Maybe then, I wouldn’t be thinking about the way his fingers are wrapped around my elbow or how they burn through my shirt and reach the skin.

He’s always grabbed me by the elbow, almost as if he doesn’t want to touch any other part of me.

But that doesn’t lessen the impact of the gesture or how that small nook of my body is nearing the point of self-destruction.

I dare to slowly lift my gaze and search his in an attempt to wrap my chaotic mind around this.

But the moment my eyes clash with his, I wish I hadn’t looked at him.

I even wish I’d never met him again. I wish our ill-fated connection had died the day he metaphorically killed me eleven years ago.

Because the way he’s watching me?

It’s nothing short of domineering. His square jaw is set and his nostrils are flaring and those eyes that I once found solace in? They’re now judging me, worse than a criminal who’s being prosecuted in court.

Just like everyone else did back then.

Daniel is no different than them.

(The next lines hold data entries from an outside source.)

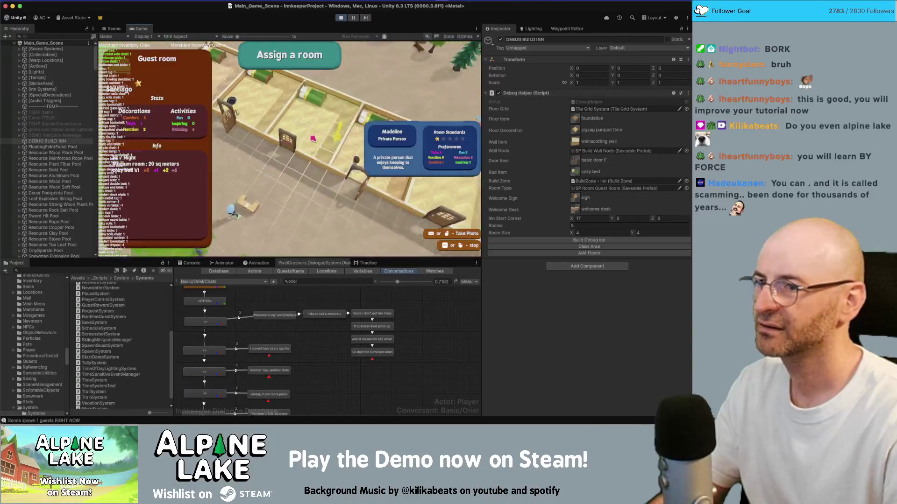
pyautogui.click(313, 139)
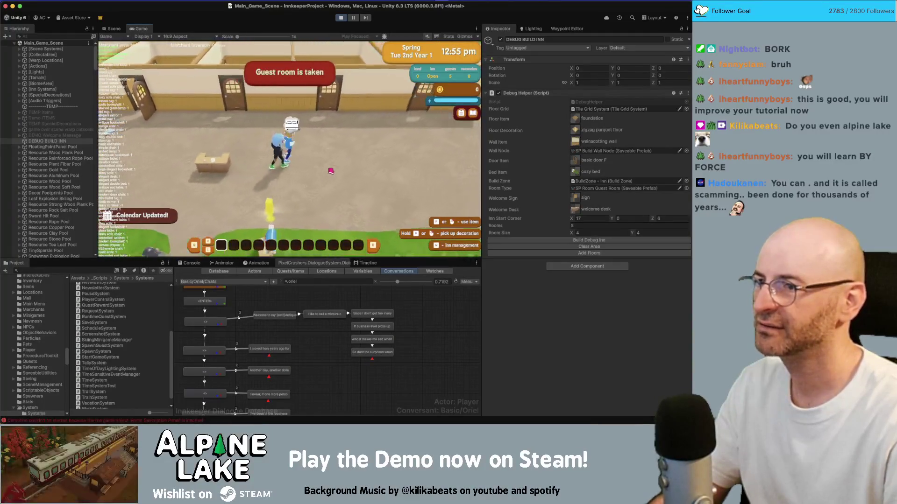
# - Walk out of the inn and back along the hallway toward the desk
pyautogui.press('d')
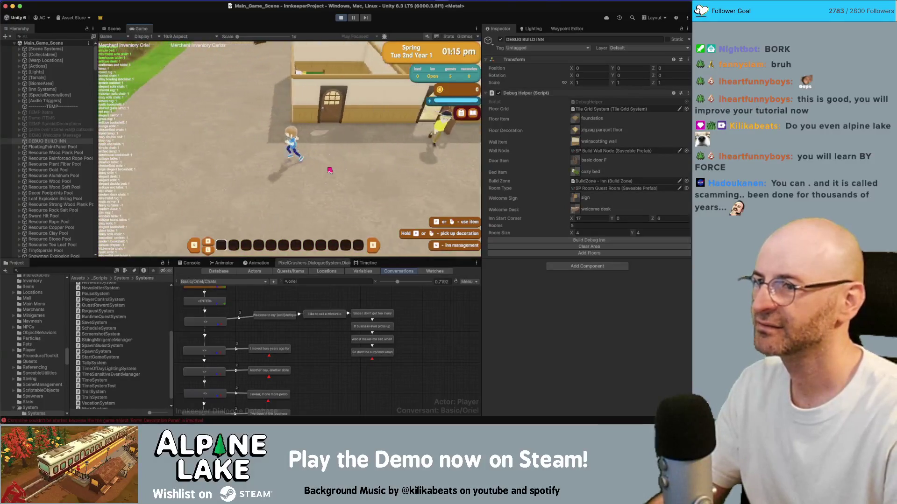
pyautogui.press('w')
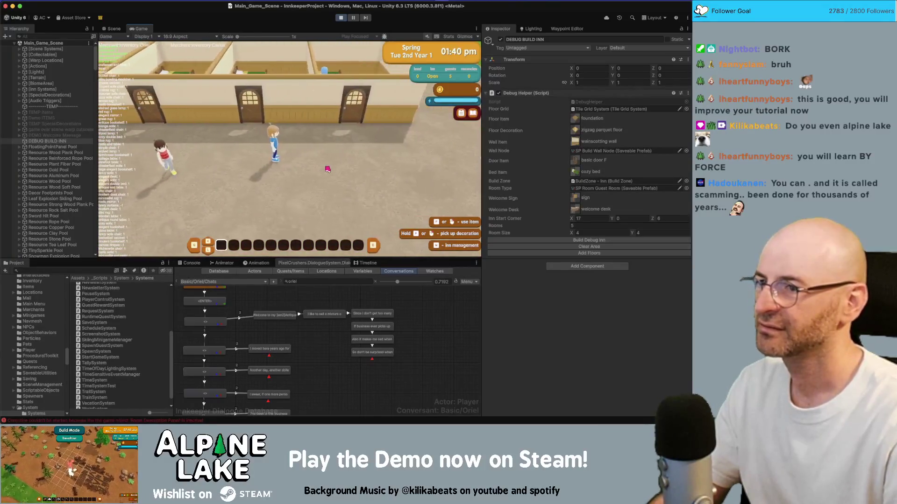
pyautogui.press('a')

If anything, he should be offered the leadership of my anti-fan club.

Yes, he’s a man now, but he’s still the boy who punched my heart and stomped all over it as if my feelings meant nothing.

He’s still the boy who gave me malevolent butterflies and caused my heart to be dangerously wild by merely existing.

He’s still the one person I can’t forget, no matter how much I attempt to.

“Can you please let me go?” I don’t know how the hell I sound calm when a wildfire is erupting inside me.

“Why?” His voice drops to an almost sinister edge. “Are you uncomfortable?”

“Yes. Surely you know this is sexual harassment.”

Daniel lowers his head so he can speak near my ear in a whisper-like range. “You of all people shouldn’t be talking about sexual harassment when you put a date rape drug in my drink.”

I go still, cold sweat breaking down my back and across my forehead.

This is the first time he’s shown an inkling of recognizing me. Ever since yesterday, I’d started to question myself and think that maybe he’d truly erased me from his life.

I thought that maybe I’d become invisible again and that I was only existing as a punching bag he could take his jerk attitude out on.

But no.

He remembers.

No clue why that fills me with equal parts dread and relief.

But that doesn’t matter right now, because his words echo inside me like a hungry beast.

“Is that what you think? That I put a date rape drug in your drink?”

“It’s a fact, not a mere thought. That night, you put a drug in a drink and I happened to take it, but you didn’t stop me.”